Italy international rugby league footballer

Christopher Centrone (born 24 July 1991) is an Italy international rugby league footballer who plays as a and for Toulouse Olympique in the Championship.

==Background==
Born in Newcastle, New South Wales, Centrone is of Italian descent. He played his junior rugby league for the Nelson Bay Marlins before being signed by the Canterbury-Bankstown Bulldogs.

==Playing career==
In 2010 and 2011, Centrone played for the Canterbury-Bankstown Bulldogs' NYC team.

In 2012, Centrone joined the North Sydney Bears in the New South Wales Cup. In 2013, after impressing for North Sydney, Centrone was signed by the South Sydney Rabbitohs.

At the end of 2013, Centrone was named in Italy's 2013 World Cup squad. He scored a try in Italy's first game of the tournament against Wales.
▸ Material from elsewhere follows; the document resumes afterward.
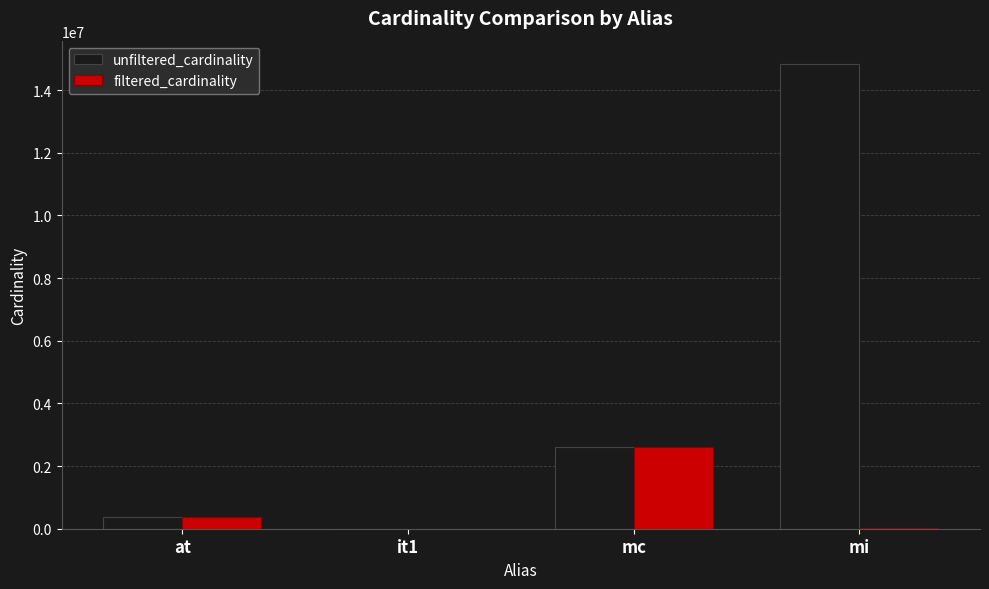

True or false: filtered_cardinality has a value of 2609129 at mc.

True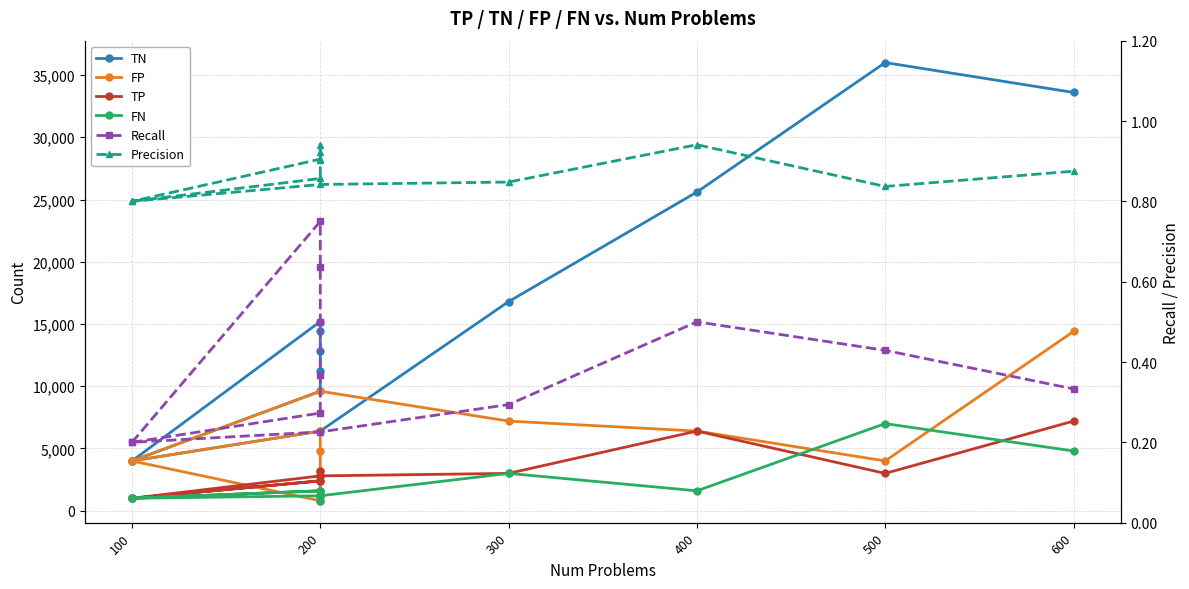

True or false: FP has more than 1 points higher than both neighbors.

True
In 2014, Centrone joined the Wyong Roos in the New South Wales Cup.

In 2016, Centrone represented Italy at the 2017 World Cup qualifiers, scoring a try against Russia. In 2017, Centrone was a member of Italy's 2017 World Cup squad.

In May 2018, Centrone left Wyong to join Toulouse Olympique in the Championship.